_YOUR ASSIGNMENT_
Use the entries below and reproduce exactly the lines from the one containing "the green shrub at [322,331] 9.03" down to the one containing "the leafy bush at [693,214] 9.81", both of them included.

------------------------

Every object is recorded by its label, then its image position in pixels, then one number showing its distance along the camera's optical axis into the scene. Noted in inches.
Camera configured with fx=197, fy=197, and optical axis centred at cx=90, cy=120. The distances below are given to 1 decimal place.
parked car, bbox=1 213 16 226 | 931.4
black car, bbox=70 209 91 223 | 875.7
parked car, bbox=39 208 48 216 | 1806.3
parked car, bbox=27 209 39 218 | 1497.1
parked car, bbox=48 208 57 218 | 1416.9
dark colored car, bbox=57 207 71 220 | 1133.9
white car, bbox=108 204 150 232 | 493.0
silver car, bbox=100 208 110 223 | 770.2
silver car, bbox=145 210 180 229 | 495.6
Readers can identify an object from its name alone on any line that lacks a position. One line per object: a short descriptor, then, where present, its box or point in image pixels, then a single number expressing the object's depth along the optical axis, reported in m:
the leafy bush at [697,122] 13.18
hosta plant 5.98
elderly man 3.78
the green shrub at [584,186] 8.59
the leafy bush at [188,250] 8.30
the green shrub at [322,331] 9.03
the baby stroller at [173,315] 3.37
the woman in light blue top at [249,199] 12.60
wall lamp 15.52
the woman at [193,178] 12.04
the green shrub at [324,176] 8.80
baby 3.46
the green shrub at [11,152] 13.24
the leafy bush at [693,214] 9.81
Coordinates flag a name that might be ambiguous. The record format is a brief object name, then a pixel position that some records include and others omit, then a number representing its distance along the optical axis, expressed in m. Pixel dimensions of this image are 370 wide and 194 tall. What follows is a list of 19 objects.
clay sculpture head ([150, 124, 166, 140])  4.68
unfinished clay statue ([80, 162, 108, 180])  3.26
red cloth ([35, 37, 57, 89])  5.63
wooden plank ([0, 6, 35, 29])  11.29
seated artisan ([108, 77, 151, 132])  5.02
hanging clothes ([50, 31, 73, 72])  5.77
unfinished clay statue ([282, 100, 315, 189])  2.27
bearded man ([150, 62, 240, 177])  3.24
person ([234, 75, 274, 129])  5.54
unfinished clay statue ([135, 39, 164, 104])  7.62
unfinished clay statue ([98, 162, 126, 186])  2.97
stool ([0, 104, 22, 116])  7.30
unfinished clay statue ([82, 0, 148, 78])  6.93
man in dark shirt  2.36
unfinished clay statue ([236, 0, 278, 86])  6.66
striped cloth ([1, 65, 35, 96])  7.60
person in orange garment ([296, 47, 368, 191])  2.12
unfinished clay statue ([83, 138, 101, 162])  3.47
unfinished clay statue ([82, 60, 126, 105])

------------------------

_TASK SOLUTION_
the green shrub at [322,331] 9.03
the baby stroller at [173,315] 3.37
the woman in light blue top at [249,199] 12.60
wall lamp 15.52
the woman at [193,178] 12.04
the green shrub at [324,176] 8.80
baby 3.46
the green shrub at [11,152] 13.24
the leafy bush at [693,214] 9.81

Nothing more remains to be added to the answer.